It was in response to the petition by Parimoksh that the High Court ruled that the “strict action shall be taken in accordance with law” against those who slaughter, sell or eat beef.  The law against the practice was made in 1896 when the then Maharaja of Kashmir in the Ishtihar (advertisement) No 218, sanctioned by the State Council Resolution, banned transport, slaughter and even selling  of the beef in the state. Cows, according to the law are also legally protected from being slaughtered. There can similarly be granted no permission to run a beef shop. The law was further reinforced vide notification no 119 of 1950 and punishable under section 188 of Ranbhir Penal Code.

Though the law was generally observed in breach – and which is what should have been the case in a Muslim majority state – the High Court order reinforced it and gave it a new life.  Adding to the troubling context of the High Court ruling was the recent prohibitions against the beef and mutton consumption in Maharashtra, making people in Valley see the ban as part of a larger pattern in India and abetted by the central government. The order was understood as the deliberate use of the state power to impose a majoritarian cultural ethic on the country. This not only denies the minorities their own freedom of choice and the religion guaranteed by the constitution of India but also further squeezes their place within the country.

It is in this background that the law ministry’s decision to terminate the lawyers responsible for resurrecting the beef ban in the state assumes its significance. The government move came after weeks of hesitation and indecision, leading people to attribute it to PDP’s unwillingness to go against its coalition partner BJP which supports the ban.
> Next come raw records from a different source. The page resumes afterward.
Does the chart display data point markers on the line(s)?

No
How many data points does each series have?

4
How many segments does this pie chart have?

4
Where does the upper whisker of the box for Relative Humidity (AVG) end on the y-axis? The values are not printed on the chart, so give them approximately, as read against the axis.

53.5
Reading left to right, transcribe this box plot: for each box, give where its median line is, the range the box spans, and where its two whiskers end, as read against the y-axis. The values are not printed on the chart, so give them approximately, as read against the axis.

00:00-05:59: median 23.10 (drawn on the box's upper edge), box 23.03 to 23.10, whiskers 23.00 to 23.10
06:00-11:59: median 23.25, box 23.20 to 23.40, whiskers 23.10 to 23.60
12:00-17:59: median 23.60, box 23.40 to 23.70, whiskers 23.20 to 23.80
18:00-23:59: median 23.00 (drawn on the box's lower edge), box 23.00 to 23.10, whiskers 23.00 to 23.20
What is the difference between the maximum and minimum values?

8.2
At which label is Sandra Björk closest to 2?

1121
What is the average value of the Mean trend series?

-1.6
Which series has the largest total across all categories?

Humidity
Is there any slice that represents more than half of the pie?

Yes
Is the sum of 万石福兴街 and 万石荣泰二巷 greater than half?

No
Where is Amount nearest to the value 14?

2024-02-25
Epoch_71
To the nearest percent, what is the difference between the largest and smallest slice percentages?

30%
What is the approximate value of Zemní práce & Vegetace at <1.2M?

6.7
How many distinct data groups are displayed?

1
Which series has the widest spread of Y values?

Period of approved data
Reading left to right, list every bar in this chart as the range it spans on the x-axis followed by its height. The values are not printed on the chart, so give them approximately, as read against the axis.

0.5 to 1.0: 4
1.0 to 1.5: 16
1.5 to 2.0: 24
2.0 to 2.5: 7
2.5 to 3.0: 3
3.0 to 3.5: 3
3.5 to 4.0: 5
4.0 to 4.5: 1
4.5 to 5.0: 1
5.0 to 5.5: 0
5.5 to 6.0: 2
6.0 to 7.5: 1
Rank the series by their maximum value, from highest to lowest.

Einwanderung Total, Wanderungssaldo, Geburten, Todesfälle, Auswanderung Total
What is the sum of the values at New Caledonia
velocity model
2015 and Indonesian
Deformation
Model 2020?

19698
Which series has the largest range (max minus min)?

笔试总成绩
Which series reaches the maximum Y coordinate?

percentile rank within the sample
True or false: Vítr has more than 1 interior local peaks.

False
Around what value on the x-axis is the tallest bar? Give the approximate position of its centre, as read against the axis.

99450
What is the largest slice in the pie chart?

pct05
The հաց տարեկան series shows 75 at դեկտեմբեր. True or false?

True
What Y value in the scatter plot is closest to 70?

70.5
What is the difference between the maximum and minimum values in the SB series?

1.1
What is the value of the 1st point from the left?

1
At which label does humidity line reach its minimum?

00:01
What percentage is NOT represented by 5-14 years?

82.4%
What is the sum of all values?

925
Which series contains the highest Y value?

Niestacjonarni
The protracted indecision also seemed to fit into a familiar pattern whereby the Valley-based political parties are seen chary about aggressively fighting for the rights and the legitimate aspirations of their core constituency, lest they lose the goodwill of New Delhi.

One aspect of Kashmir that doesn’t get adequate attention in the swirling discourse about the political conflict in the state is the deep sense of political disempowerment in Kashmir. One way of looking at it is that we have become a majority community with a minority syndrome.  There is also the perception that Kashmiris are not of an equivalent political weight when compared to Jammu province, more so with rise to power of BJP at the centre. Our politicians are seen easily inclined to kowtow to the centre and make the worst compromises to stay in power. This is here that the decision to sack the lawyers deeply resonates with people. For it shows an elected government do what people would want it to do. But the stronger and more relevant test for the state government will be in the near future: people would be curious to see how PDP would respond to the anti-beef ban bill being moved in the upcoming Assembly session by the opposition National Conference. If the three parties – PDP, NC, Congress – stand their ground, nothing can stop the bill from passed. And why shouldn’t it be so. A predominant majority in the state wants that the bill should be passed. And in a normal democratic set up, it is their will

which should carry the day – more so, when it concerns the larger principle of an individual’s right to eat what he or she wants to.